• Required tasks
A: Return the passage of the BeautifulSoup forum thread from "But this results" up to and including "the same problem.", copied word for word.
B: Resume the BeautifulSoup forum thread, picking up right after its final sentence.

• Given passage
........
Reputation: 1233
Given the object soup
with a value bs4.BeautifulSoup("<tr><td>Hello!</td><td>World!</td></tr>")
, how do I remove exclamation marks from all tr
tags?
The closest I have got is:
for tr in soup.find_all("tr"):
tr.string = tr.decode_contents().replace("!", "")
But this results in:
<html><body><tr><td>Hello</td><td>World</td></tr></body></html>
Where the angle brackets in decode_contents()
are encoded when assigned to tr.string
.
I have also tried tr.replace_with(str(tr).replace("!", ""))
(using the HTML representation of Tag
objects) which gives the same result.
Bear in mind this is a simplified example. While I could iterate over the td
tags instead in this specific example, in reality those tags would also contain HTML structures, presenting the same problem.
Upvotes: 1
Views: 2062
Reputation: 1233
Did the following:
import bs4
soup = bs4.BeautifulSoup("<tr><td>Hello!</td><td>World!</td></tr>", "html.parser")
for tr in soup.find_all("tr"):
replaced_tr = str(tr).replace("!", "")
modified_tr = bs4.BeautifulSoup(replaced_tr, "html.parser").tr
tr.replace_with(modified_tr)
It seems replace_with
does not work with strings of HTML, so you should create a BeautifulSoup
object first and use that as the argument of replace_with
Upvotes: 0
Reputation: 3518
You could try iterating through all the string objects that are children of <tr>
.
........
• Records provided
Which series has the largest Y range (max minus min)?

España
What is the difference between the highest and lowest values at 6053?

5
........
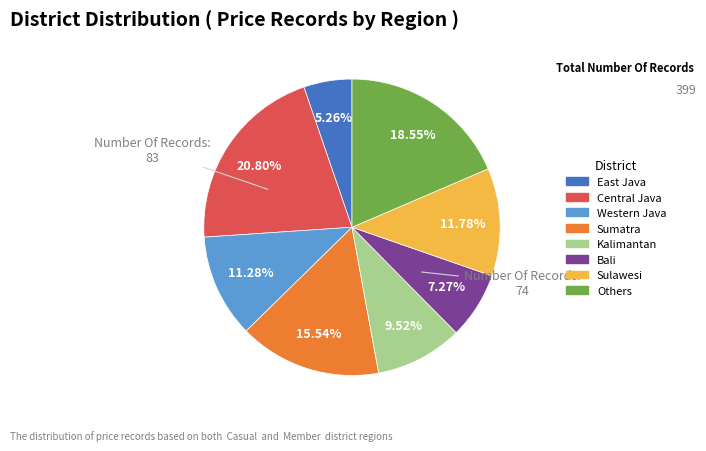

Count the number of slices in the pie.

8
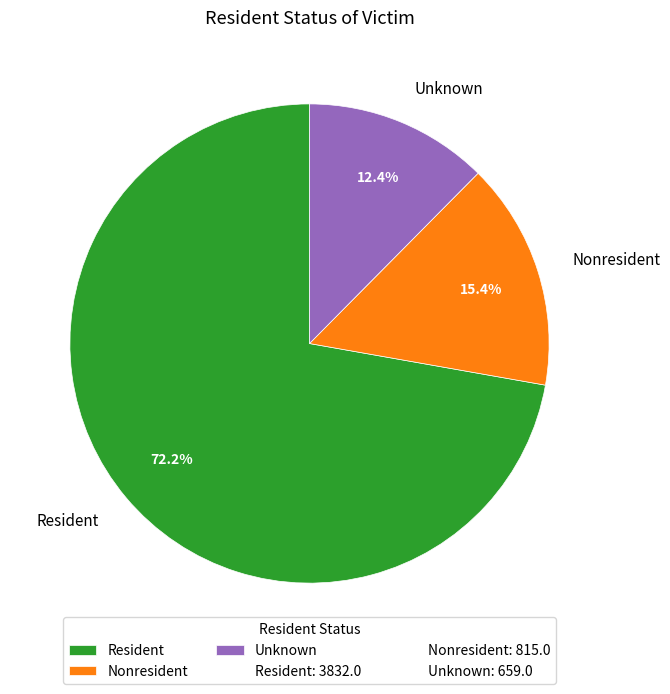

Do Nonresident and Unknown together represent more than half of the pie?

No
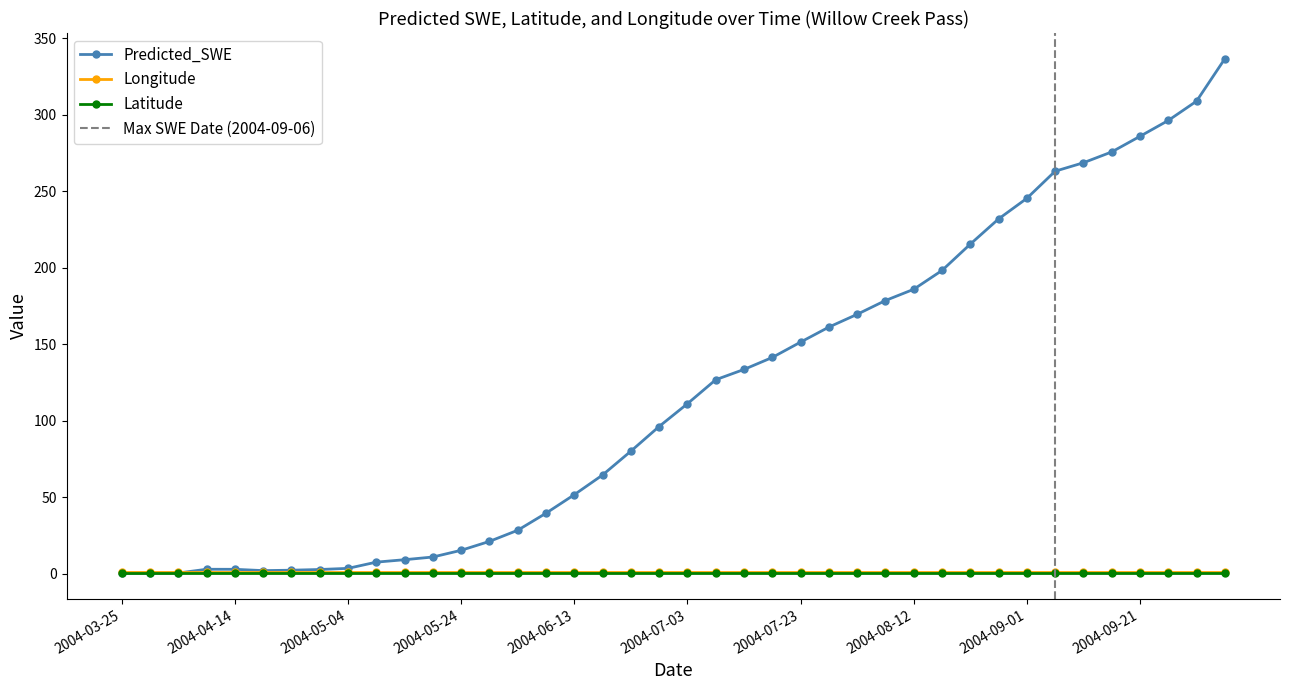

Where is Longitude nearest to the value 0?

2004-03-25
........
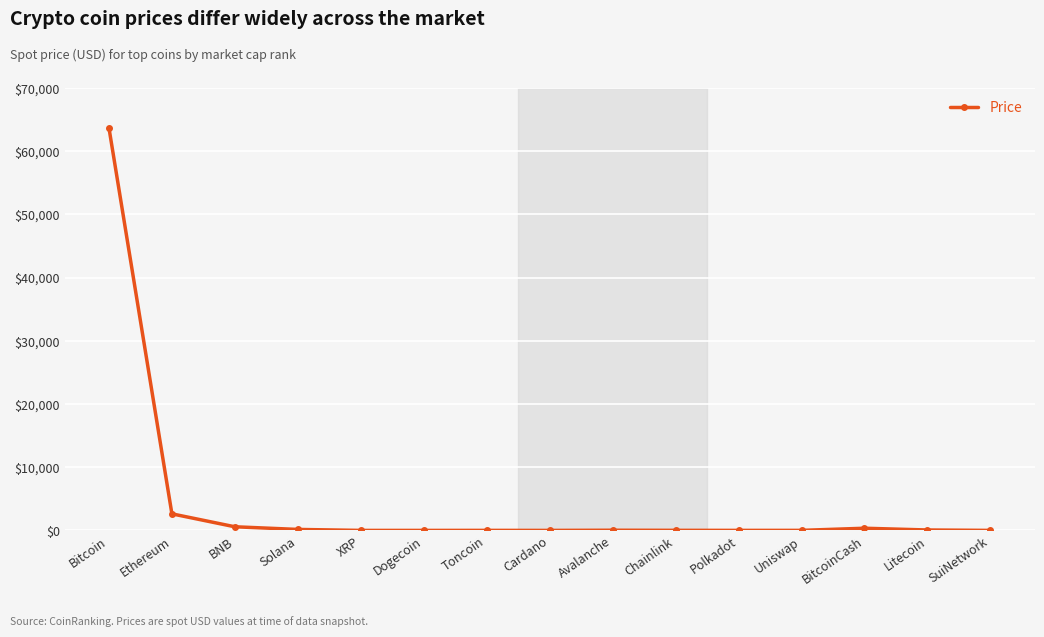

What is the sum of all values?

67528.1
........
• Answers by item
A:
But this results in:
<html><body><tr><td>Hello</td><td>World</td></tr></body></html>
Where the angle brackets in decode_contents()
are encoded when assigned to tr.string
.
I have also tried tr.replace_with(str(tr).replace("!", ""))
(using the HTML representation of Tag
objects) which gives the same result.
Bear in mind this is a simplified example. While I could iterate over the td
tags instead in this specific example, in reality those tags would also contain HTML structures, presenting the same problem.

B:
import bs4
soup = bs4.BeautifulSoup("<table><tr><td>Hello!</td><td>World!</td></tr></table>")
for tr in soup.find_all("tr"):
strings = list(tr.strings)
for s in strings:
new_str = s.replace("!", "")
s.replace_with(new_str)
One issue is that you can't replace the strings returned by .strings
without breaking the iterator, which is why I made it a list first. If that's an issue you could iterate in a way that preserves the next element before you replace it, like so:
def iter_strings(elem):
# iterate strings so that they can be replaced
iter = elem.strings
n = next(iter, None)
while n is not None:
current = n
n = next(iter, None)
yield current
def replace_strings(element, substring, newstring):
# replace all found `substring`'s with newstring
for string in iter_strings(element):
new_str = string.replace(substring, newstring)
string.replace_with(new_str)
for tr in soup.find_all("tr"):
replace_strings(soup, "!", "")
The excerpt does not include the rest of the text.